The surgeons involved in this group of patients had concerns about statin therapy, in that they believed that hepatic dysfunction following surgery was relatively common, and they did not want to compound that with the addition of statins. The authors’ study documented that liver function study results did not significantly deteriorate in patients placed on statins, which is likely reasonable evidence that the concerns about initiating statin therapy are probably overly cautious.

The net benefit accrued to patients by putting them on statins probably outweighs to a significant degree the potential for complications associated with statins. The authors mention in their article that they are making efforts to overcome the resistance to the incorporation of statins into their postoperative management. It will be interesting to follow their efforts.

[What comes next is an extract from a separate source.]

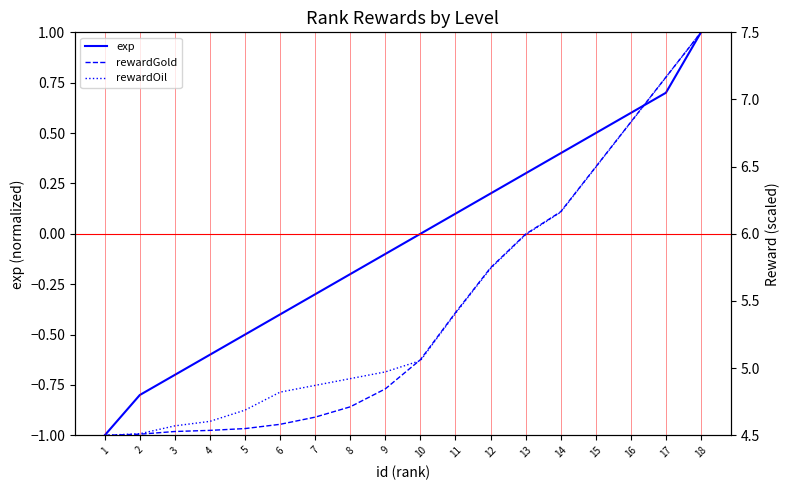

What is the minimum value for rewardGold?

4.5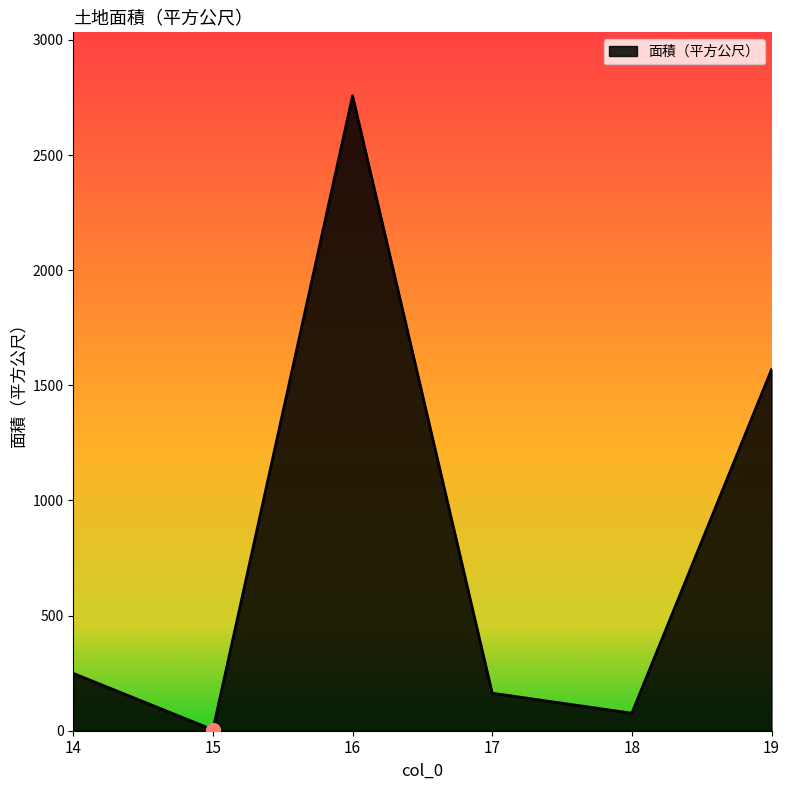

Is it true that the value at 16 is 2757.0?

True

We have taken another approach to this problem. We have made initiations of statins “semiautomatic” following coronary artery bypass surgery. This approach has necessitated that the caregivers do something “active” in order to discontinue statins. This approach has resulted in >90% compliance with the recommendations that patients be receiving a statin drug at the time of discharge. We do not have data to document what percentage of our patients are receiving statins at 6 months. It may be improper to conclude that our approach to the management of these patients while in the hospital results in better long-term compliance. It does suggest, however, that a more active approach to the initiation of statins is more productive in getting patients discharged receiving this important medicine.

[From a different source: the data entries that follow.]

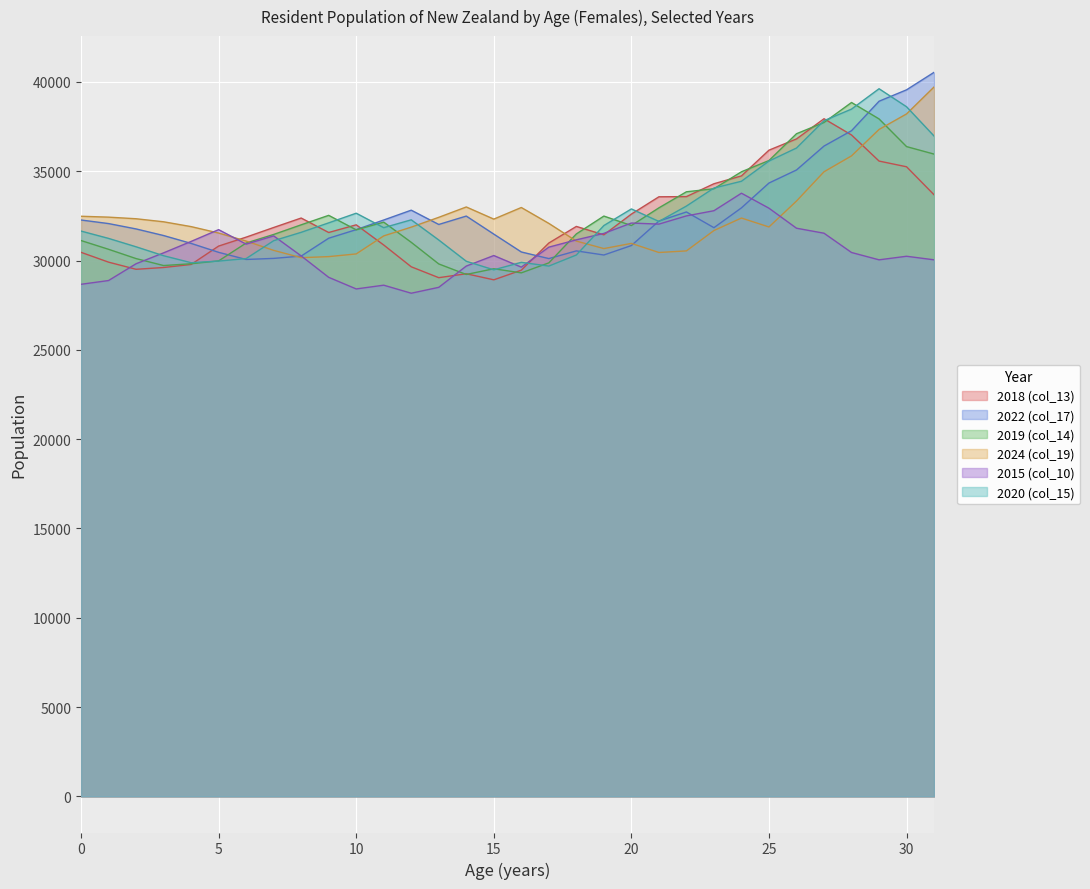

Reading left to right, extract all data points from this chart.

2018 (col_13): 30460	29910	29510	29610	29780	30810	31310	31850	32380	31570	32000	30870	29650	29040	29260	28920	29460	30980	31910	31440	32600	33570	33580	34300	34740	36180	36810	37940	37030	35570	35250	33680
2022 (col_17): 32270	32070	31770	31400	30960	30460	30060	30120	30250	31250	31730	32270	32820	32020	32490	31480	30480	30110	30540	30310	30840	32210	32720	31840	32950	34340	35070	36410	37270	38920	39560	40540
2019 (col_14): 31120	30630	30110	29720	29820	29980	30980	31460	32000	32530	31720	32150	31020	29810	29220	29540	29310	29870	31490	32490	31960	32950	33850	34020	34970	35600	37100	37730	38850	37930	36380	35960
2024 (col_19): 32480	32430	32340	32170	31900	31540	31090	30570	30160	30220	30370	31380	31870	32420	33000	32320	32970	32080	31090	30670	30960	30450	30540	31680	32380	31880	33330	34970	35860	37340	38210	39720
2015 (col_10): 28670	28880	29820	30430	31070	31730	30920	31380	30260	29060	28410	28620	28170	28500	29690	30280	29630	30750	31160	31520	32100	32040	32500	32790	33770	32930	31810	31530	30450	30040	30240	30040
2020 (col_15): 31650	31240	30770	30270	29880	29970	30110	31110	31580	32110	32650	31840	32280	31150	29960	29480	29900	29690	30310	31960	32890	32190	33050	34060	34440	35570	36300	37830	38480	39620	38610	36970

This article points out a very interesting problem in the delivery of medical care in general. Guidelines have been put together for almost every illness and medical condition imaginable, and they contain the very best evidence available about the management of patients with the various problems that they target.

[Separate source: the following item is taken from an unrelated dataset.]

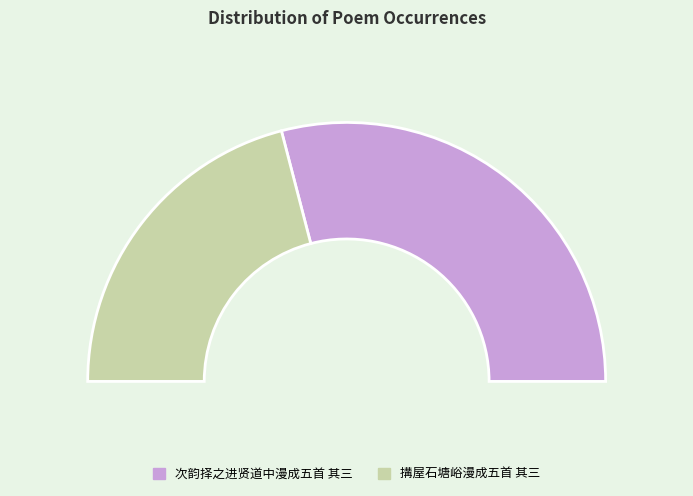

To the nearest percent, what is the combined percentage of 次韵择之进贤道中漫成五首 其三 and 搆屋石塘峪漫成五首 其三?

100%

Achieving compliance with guidelines has presented an extremely challenging problem in a general sense. The authors’ article demonstrates the difficulty of using the “education” approach to achieving compliance with consensus guidelines. As we all struggle with this particular issue, I am convinced that a more active approach to the incorporation of consensus guidelines is the best way to achieve greater levels of compliance. Information technology can be used as a prompting mechanism so that once a diagnosis is established it would require an active intervention on the part of the caregiver in order to prevent “the right thing” from being done. This approach to medicine raises the specter of “cookbook” approaches, “Big Brother,” and the loss of doctor/patient interaction. All of these issues are legitimate and of concern; however, it will become progressively more important for us as a profession to face and solve this issue. In an age of consumerism, our customers deserve our very best. It’s clear that at times we miss that mark. This article is documentation of that fact. A conscientious group of physicians in an excellent institution did this work and wrote the article. The health-care providers involved in the care of these patients clearly have the very best interests of their patients in mind; however, when we look at the results of their attempt to include statins in the postoperative management of cardiac surgery patients, a fairly straightforward clinical recommendation, we and they are disappointed at the level of compliance. Another approach is needed.